This is something which is pretty well discussed in chapter 8 of John Fox's book, Applied Regression Analysis and Generalized Linear Models, or Weisberg's Applied Linear Regression. Both emphasize that your question is related to Nelder's (1977) principle of marginality.
From this last book for example:
The approach to testing we adopt in this book follows from the marginality
principle suggested by Nelder (1977). A lower-order term, such as the A main
effect, is never tested in models that include any of its higher-order relatives
like A:B, A:C, or A:B:C. [...]
An analysis of variance table derived under the marginality principle has
the unfortunate name of Type II analysis of variance. [...]
Type III analysis of variance violates the marginality principle. It computes the test for every regressor adjusted for every other regressor; so,
for example, the test for the A main effect would include the interactions
A:B, A:C, and A:B:C.
The key point is that, with "type II" ANOVA, the $F$-tests based on the sum of squares used in this decomposition are valid (i.e., do really test main effects) only when interaction is absent.
Type III ANOVA allows for testing main effects in all cases, but do ask a different research question, and should not be used carelessly.

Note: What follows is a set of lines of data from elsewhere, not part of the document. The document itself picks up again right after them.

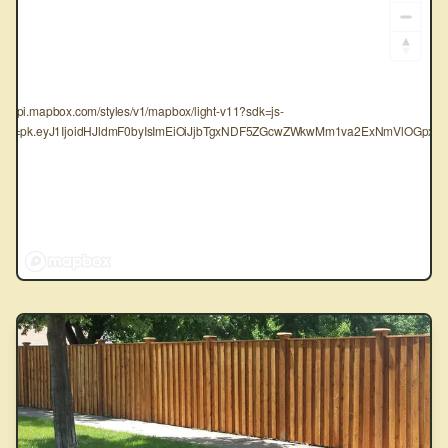
tps://api.mapbox.com/styles/v1/mapbox/light-v11?sdk=js-
oken=pk.eyJ1IjoidHJldmF0byIsImEiOiJjbTgxNDF5ZGcwZWkwMm1va2ExNmVlOGpxIn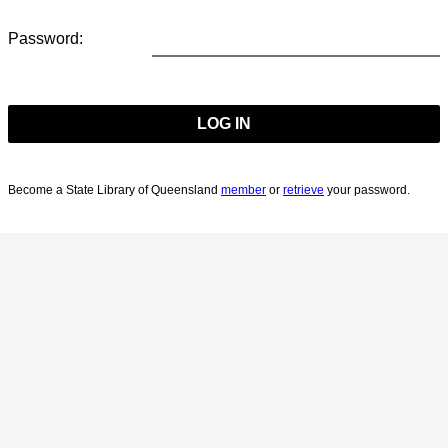
Password:
Become a State Library of Queensland
member
or
retrieve
your password.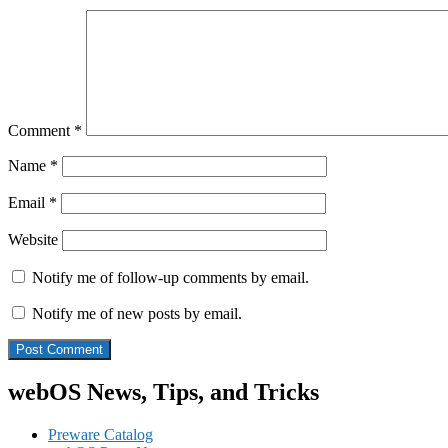
Comment
*
Name
*
Email
*
Website
Notify me of follow-up comments by email.
Notify me of new posts by email.
webOS News, Tips, and Tricks
Preware Catalog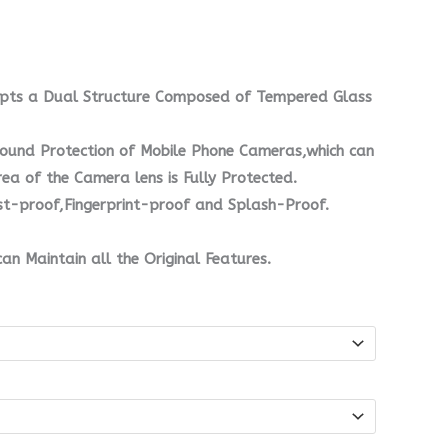
opts a Dual Structure Composed of Tempered Glass
Round Protection of Mobile Phone Cameras,which can
rea of the Camera lens is Fully Protected.
ust-proof,Fingerprint-proof and Splash-Proof.
can Maintain all the Original Features.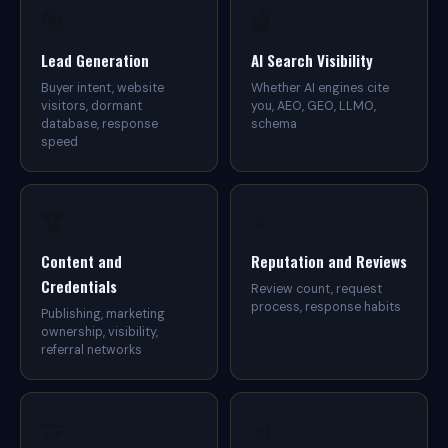
r
🎯
🤖
y
s
i
Lead Generation
AI Search Visibility
z
Buyer intent, website
Whether AI engines cite
e
visitors, dormant
you, AEO, GEO, LLMO,
b
database, response
schema
u
speed
i
l
d
g
e
🏆
⭐
n
u
Content and
Reputation and Reviews
i
Credentials
n
Review count, request
e
process, response habits
Publishing, marketing
m
ownership, visibility,
a
referral networks
r
k
e
t
🤝
📊
a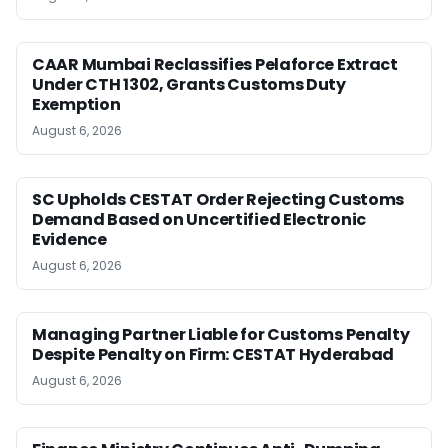
CAAR Mumbai Reclassifies Pelaforce Extract
Under CTH 1302, Grants Customs Duty
Exemption
August 6, 2026
SC Upholds CESTAT Order Rejecting Customs
Demand Based on Uncertified Electronic
Evidence
August 6, 2026
Managing Partner Liable for Customs Penalty
Despite Penalty on Firm: CESTAT Hyderabad
August 6, 2026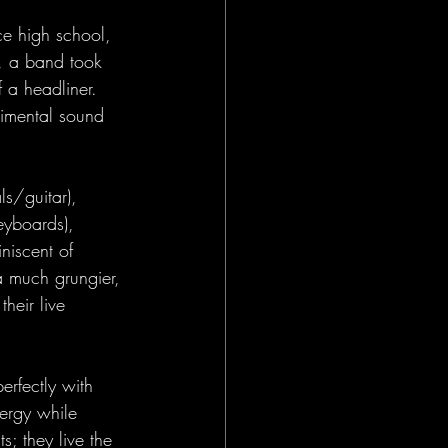
ce high school, 
n, a band took 
 a headliner. 
imental sound 
s/guitar), 
yboards), 
niscent of 
 a much grungier, 
heir live 
erfectly with 
ergy while 
s; they live the 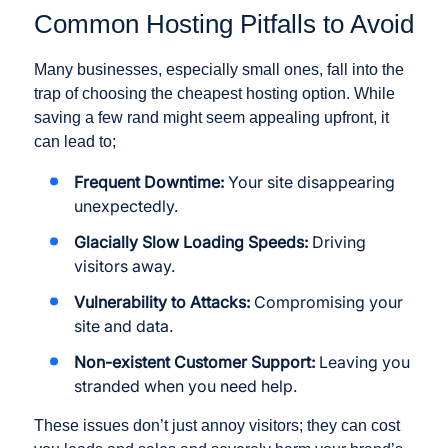
Common Hosting Pitfalls to Avoid
Many businesses, especially small ones, fall into the
trap of choosing the cheapest hosting option. While
saving a few rand might seem appealing upfront, it
can lead to;
Frequent Downtime:
Your site disappearing
unexpectedly.
Glacially Slow Loading Speeds:
Driving
visitors away.
Vulnerability to Attacks:
Compromising your
site and data.
Non-existent Customer Support:
Leaving you
stranded when you need help.
These issues don’t just annoy visitors; they can cost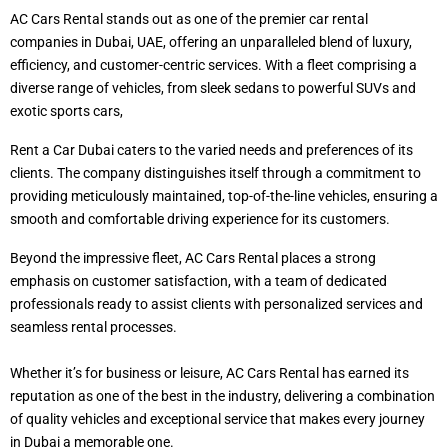
AC Cars Rental stands out as one of the premier car rental
companies in Dubai, UAE, offering an unparalleled blend of luxury,
efficiency, and customer-centric services. With a fleet comprising a
diverse range of vehicles, from sleek sedans to powerful SUVs and
exotic sports cars,
Rent a Car Dubai caters to the varied needs and preferences of its
clients. The company distinguishes itself through a commitment to
providing meticulously maintained, top-of-the-line vehicles, ensuring a
smooth and comfortable driving experience for its customers.
Beyond the impressive fleet, AC Cars Rental places a strong
emphasis on customer satisfaction, with a team of dedicated
professionals ready to assist clients with personalized services and
seamless rental processes.
Whether it’s for business or leisure, AC Cars Rental has earned its
reputation as one of the best in the industry, delivering a combination
of quality vehicles and exceptional service that makes every journey
in Dubai a memorable one.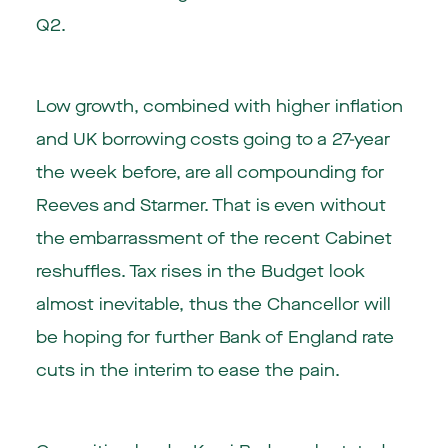
Q2.
Low growth, combined with higher inflation
and UK borrowing costs going to a 27-year
the week before, are all compounding for
Reeves and Starmer. That is even without
the embarrassment of the recent Cabinet
reshuffles. Tax rises in the Budget look
almost inevitable, thus the Chancellor will
be hoping for further Bank of England rate
cuts in the interim to ease the pain.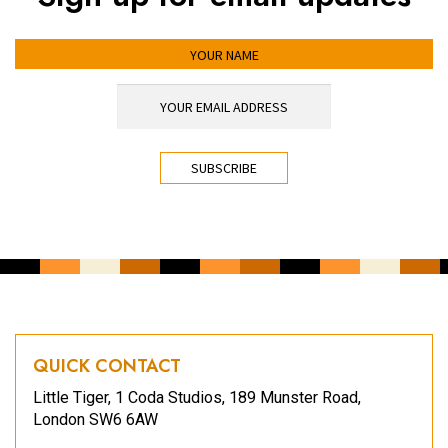
YOUR NAME
YOUR EMAIL ADDRESS
*
CAPTCHA
QUICK CONTACT
Little Tiger, 1 Coda Studios, 189 Munster Road,
London SW6 6AW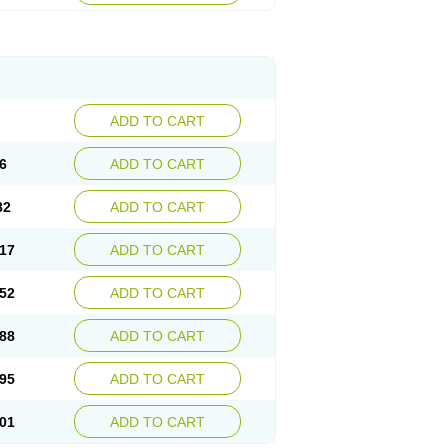
ADD TO CART
6
ADD TO CART
82
ADD TO CART
17
ADD TO CART
52
ADD TO CART
88
ADD TO CART
95
ADD TO CART
01
ADD TO CART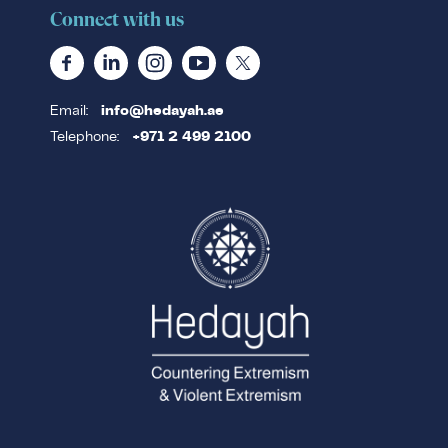
Connect with us
Email:
info@hedayah.ae
Telephone:
+971 2 499 2100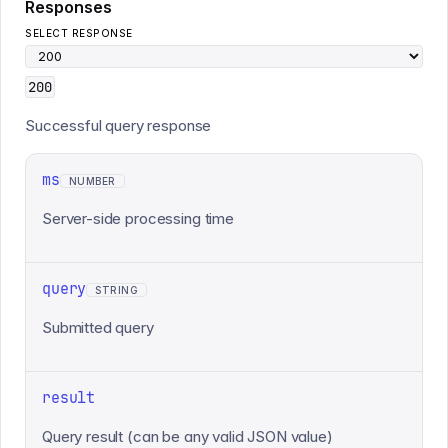
Responses
SELECT RESPONSE
200
Successful query response
ms
NUMBER
Server-side processing time
query
STRING
Submitted query
result
Query result (can be any valid JSON value)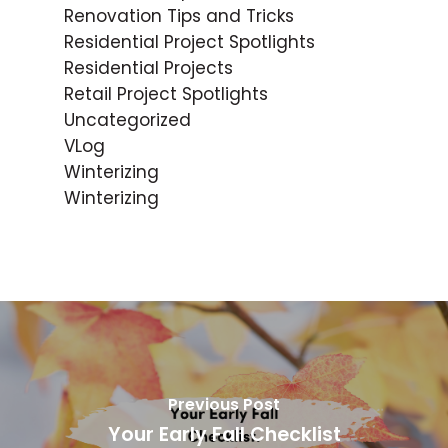
Renovation Tips and Tricks
Residential Project Spotlights
Residential Projects
Retail Project Spotlights
Uncategorized
VLog
Winterizing
Winterizing
Previous Post
Your Early Fall Checklist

As an intuitive answer however, the idea of non interpreting main effects when interaction terms are significant could be the following: if A:B is significant, then both A and B do play an important role in the process. Furthermore, in many instances where we can observe complex interaction patterns, asking for main effects of A and B can be simply meaningless, since the expression of A depends too much on the expression of B. (For example, let's imagine a fertilizer that would increase yields only on very wet soils, but that would drastically decrease yields on dry soils. There would be a strong interaction fertilizer:irrigation, but it would be tricky to talk about the "main effect" of this fertilizer: this simply depends too much on watering.)